Off we went again. Up the so called Romantic Highway which ran from just south of where we were to Nordlingen and beyond. We were not prepared to go that far so we headed north with the intention of turning towards Oberammergau. We stopped off at Wieskirche...another baroque style church. Another beautifully decorated nave and altar...although the word garish comes to mind...lots of gilt, cream and pastels. On to Oberammergau where we arrived just as they were clearing up after a cycle race. The roads were blocked off in the middle of town and there were banners and PA systems everywhere being dismantled. Being Sunday this town offered free parking and we found a spot near to the centre from where we went on our usual exploratory wanderings. We found the Playhouse which had been Anne's objective in this town. It was the theatre in which was presented the Passion play every ten years and which involved all the townsfolk and, no doubt, the visitors too. It was closed but we could see that it was an open theatre...Greek style maybe...with room for hundreds on stage and thousands on the floor.
The shops in the town specialised in not only all those religious icons one would expect in a place like this but it was a mecca for lovers of dolls. Every other shop window was full of dolls, figurines or statuettes...I know not where one description ends and the other begins.

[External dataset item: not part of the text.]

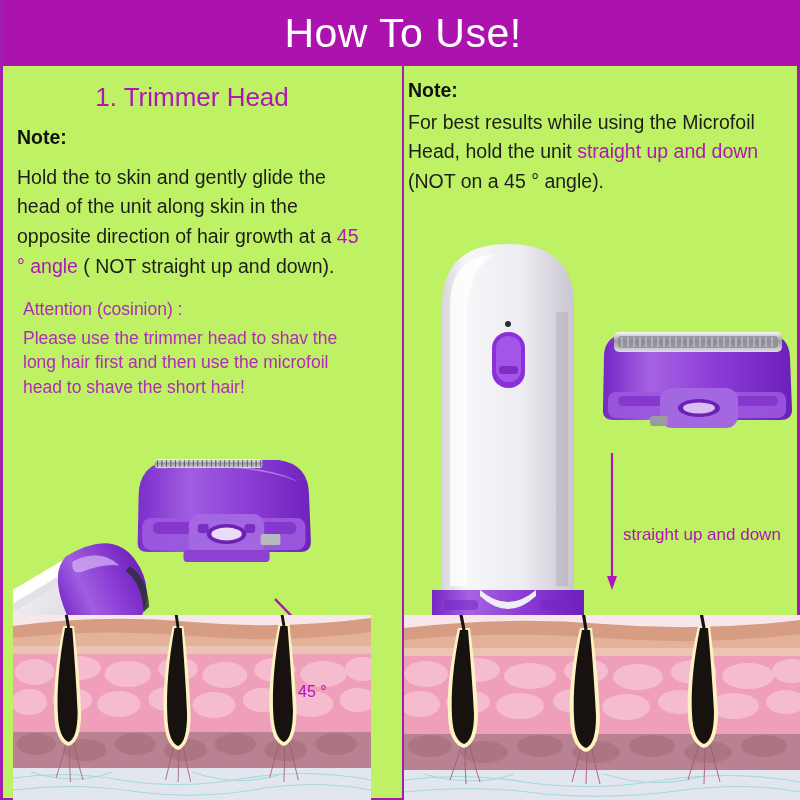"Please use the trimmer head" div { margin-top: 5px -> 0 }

I was taken by the metre high, mountain climber who was hanging from a rope off the side of a cliff. It would have looked great on our balcony at home. We had a drink in the Hotel Altpost in the town square and decided to stay there and in that hotel if they had rooms. They did and they were very comfortable. L had a cute room under the eaves with a bunk bed and a strange shaped bathroom designed to fit under the sloping roof. We walked around the town again looking for somewhere suitable to have dinner but they were either too expensive or closed. Our hotel was doing a brisk business so we ended up there and had soup and salad for me, schnitzel for them and a bottle wine between us.